- [Your instructions] Write out the lines below word for word, leaving out the pictures.

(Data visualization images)
*****

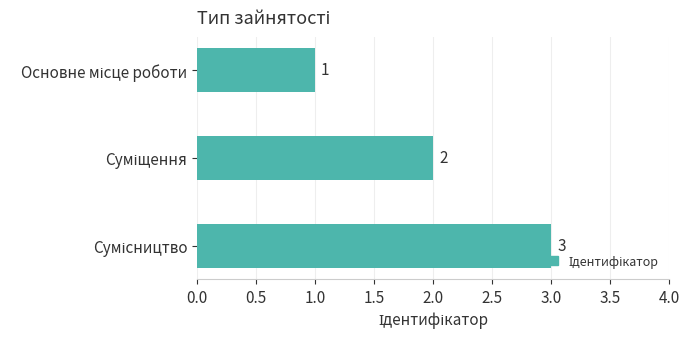

What is the value of the 1st bar from the top?

1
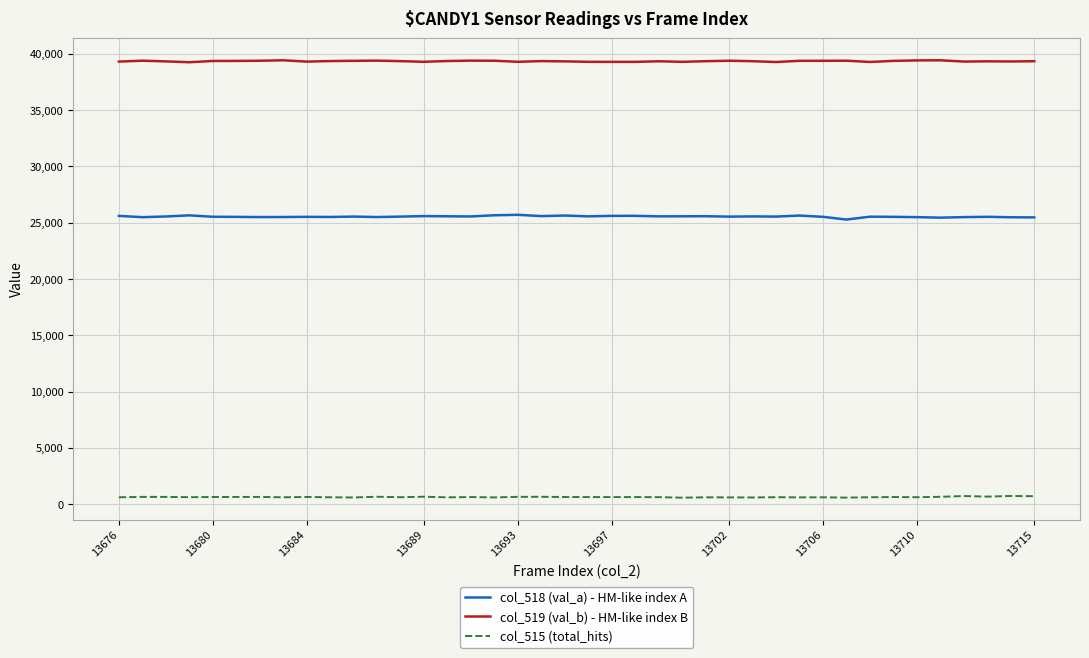

True or false: col_518 (val_a) - HM-like index A has more than 2 points higher than both neighbors.

True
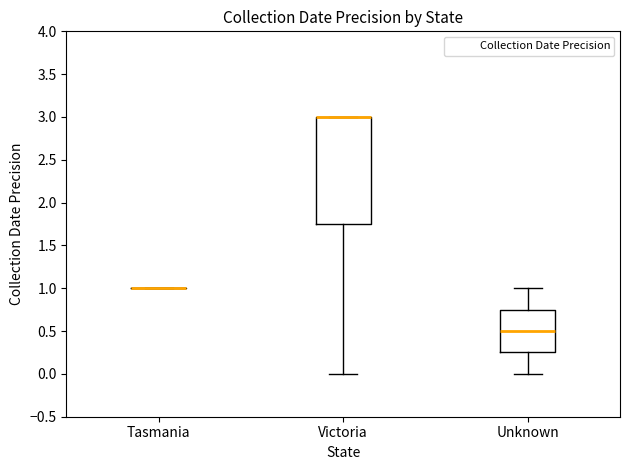

Reading left to right, read every box against the y-axis: the position of its median line, the range the box covers, and the ends of its whiskers. The values are not printed on the chart, so give them approximately, as read against the axis.

Tasmania: box collapsed to a line at 1.00, whiskers 1.00 to 1.00
Victoria: median 3.00 (drawn on the box's upper edge), box 1.75 to 3.00, whiskers 0.00 to 3.00
Unknown: median 0.50, box 0.25 to 0.75, whiskers 0.00 to 1.00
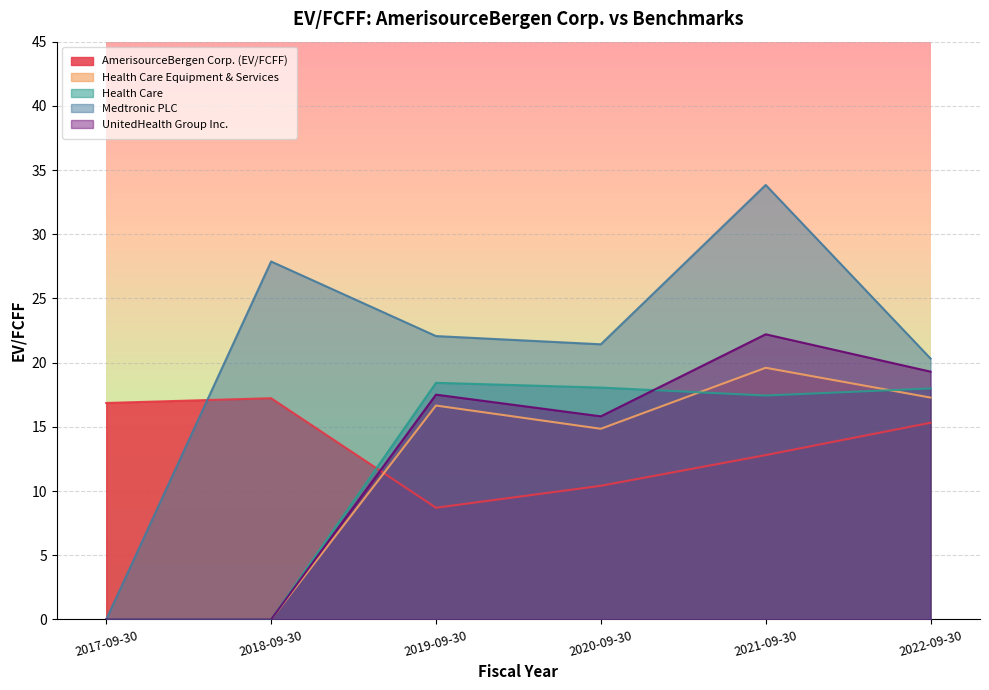

List the labels in order of Health Care value, largest first.

2019-09-30, 2020-09-30, 2022-09-30, 2021-09-30, 2017-09-30, 2018-09-30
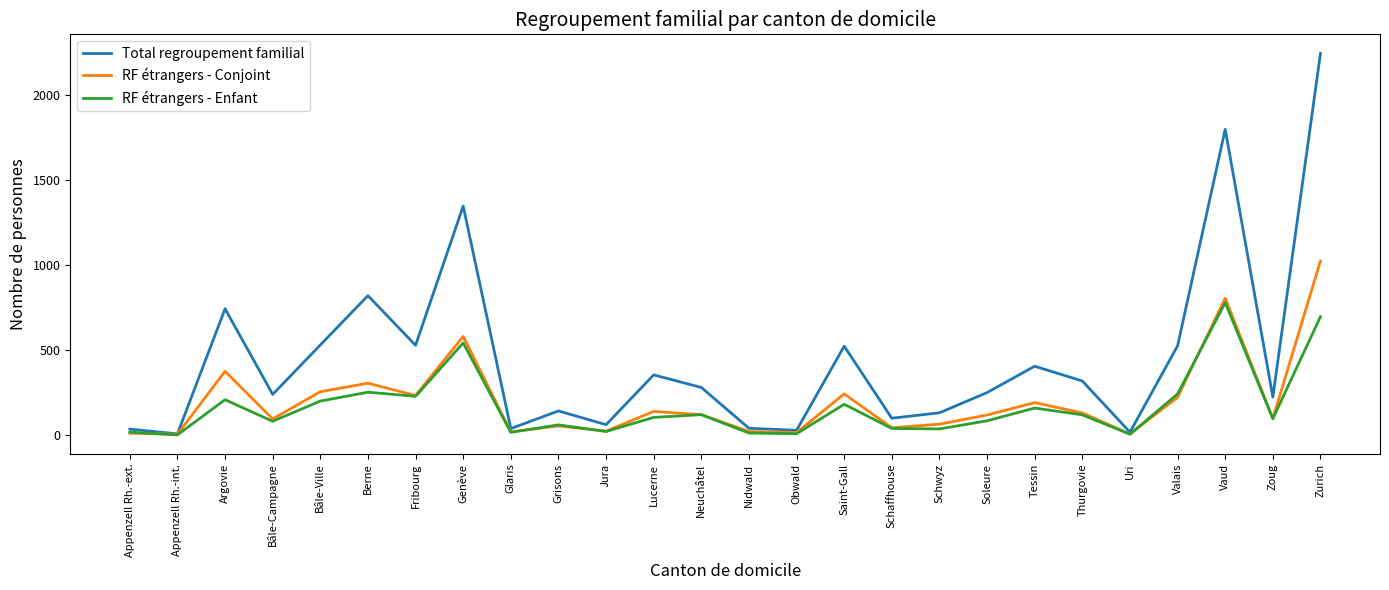

Does the chart display data point markers on the line(s)?

No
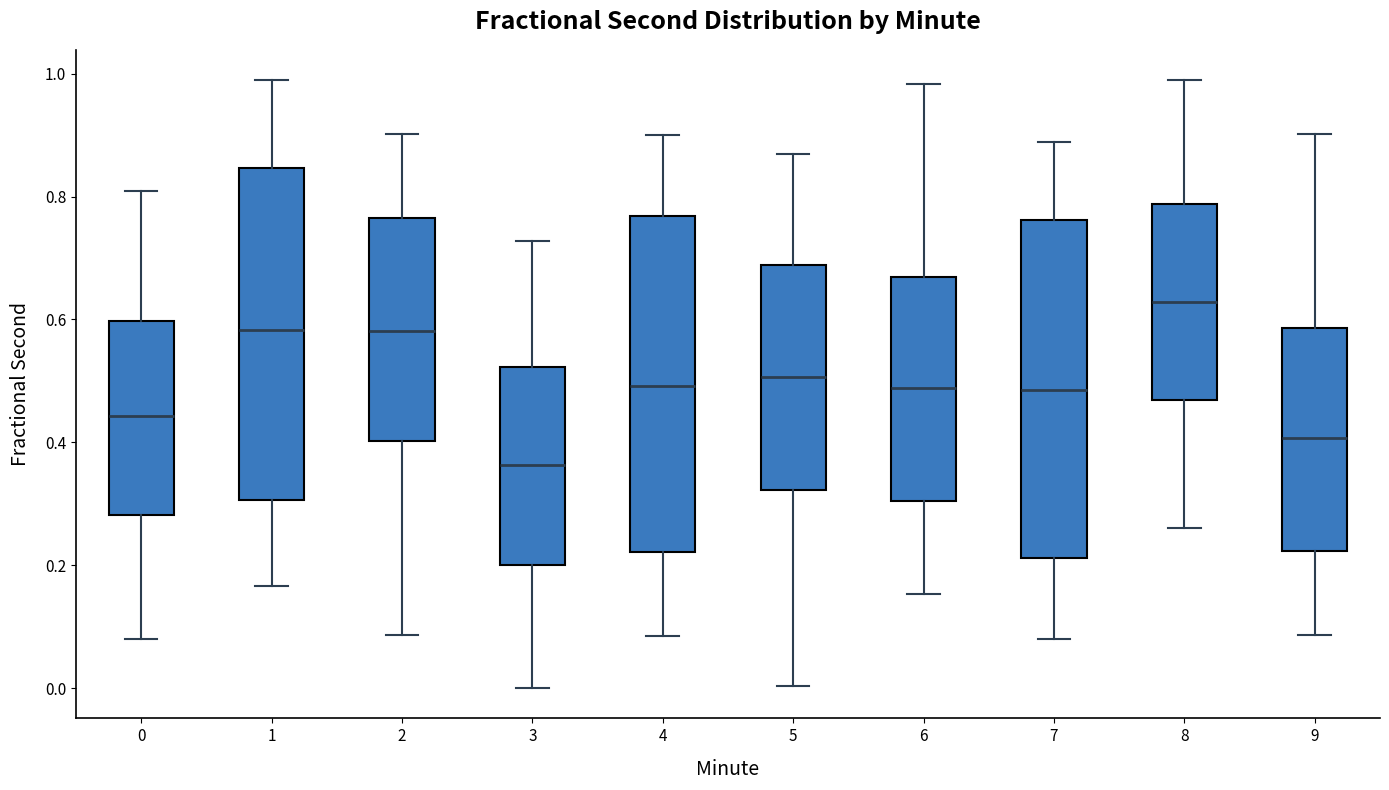

Reading left to right, read every box against the y-axis: the position of its median line, the range the box covers, and the ends of its whiskers. The values are not printed on the chart, so give them approximately, as read against the axis.

0: median 0.44, box 0.28 to 0.60, whiskers 0.08 to 0.80
1: median 0.58, box 0.30 to 0.84, whiskers 0.16 to 0.98
2: median 0.58, box 0.40 to 0.76, whiskers 0.08 to 0.90
3: median 0.36, box 0.20 to 0.52, whiskers 0.00 to 0.72
4: median 0.50, box 0.22 to 0.76, whiskers 0.08 to 0.90
5: median 0.50, box 0.32 to 0.68, whiskers 0.00 to 0.86
6: median 0.48, box 0.30 to 0.66, whiskers 0.16 to 0.98
7: median 0.48, box 0.22 to 0.76, whiskers 0.08 to 0.88
8: median 0.62, box 0.46 to 0.78, whiskers 0.26 to 0.98
9: median 0.40, box 0.22 to 0.58, whiskers 0.08 to 0.90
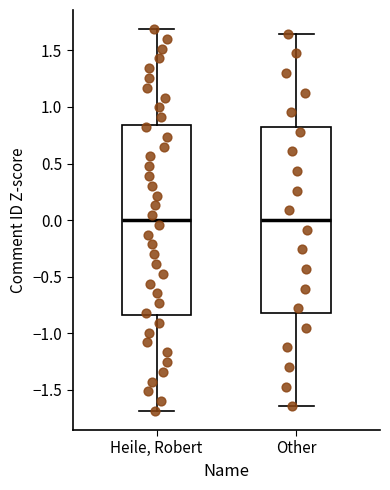

Reading left to right, read every box against the y-axis: the position of its median line, the range the box covers, and the ends of its whiskers. The values are not printed on the chart, so give them approximately, as read against the axis.

Heile, Robert: median 0.00, box -0.85 to 0.85, whiskers -1.70 to 1.70
Other: median 0.00, box -0.80 to 0.80, whiskers -1.65 to 1.65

*****

- [Exercise output]
What is the value of the 1st bar from the top?

1

True or false: col_518 (val_a) - HM-like index A has more than 2 points higher than both neighbors.

True

Reading left to right, read every box against the y-axis: the position of its median line, the range the box covers, and the ends of its whiskers. The values are not printed on the chart, so give them approximately, as read against the axis.

Tasmania: box collapsed to a line at 1.00, whiskers 1.00 to 1.00
Victoria: median 3.00 (drawn on the box's upper edge), box 1.75 to 3.00, whiskers 0.00 to 3.00
Unknown: median 0.50, box 0.25 to 0.75, whiskers 0.00 to 1.00

List the labels in order of Health Care value, largest first.

2019-09-30, 2020-09-30, 2022-09-30, 2021-09-30, 2017-09-30, 2018-09-30

Does the chart display data point markers on the line(s)?

No

Reading left to right, read every box against the y-axis: the position of its median line, the range the box covers, and the ends of its whiskers. The values are not printed on the chart, so give them approximately, as read against the axis.

0: median 0.44, box 0.28 to 0.60, whiskers 0.08 to 0.80
1: median 0.58, box 0.30 to 0.84, whiskers 0.16 to 0.98
2: median 0.58, box 0.40 to 0.76, whiskers 0.08 to 0.90
3: median 0.36, box 0.20 to 0.52, whiskers 0.00 to 0.72
4: median 0.50, box 0.22 to 0.76, whiskers 0.08 to 0.90
5: median 0.50, box 0.32 to 0.68, whiskers 0.00 to 0.86
6: median 0.48, box 0.30 to 0.66, whiskers 0.16 to 0.98
7: median 0.48, box 0.22 to 0.76, whiskers 0.08 to 0.88
8: median 0.62, box 0.46 to 0.78, whiskers 0.26 to 0.98
9: median 0.40, box 0.22 to 0.58, whiskers 0.08 to 0.90

Reading left to right, read every box against the y-axis: the position of its median line, the range the box covers, and the ends of its whiskers. The values are not printed on the chart, so give them approximately, as read against the axis.

Heile, Robert: median 0.00, box -0.85 to 0.85, whiskers -1.70 to 1.70
Other: median 0.00, box -0.80 to 0.80, whiskers -1.65 to 1.65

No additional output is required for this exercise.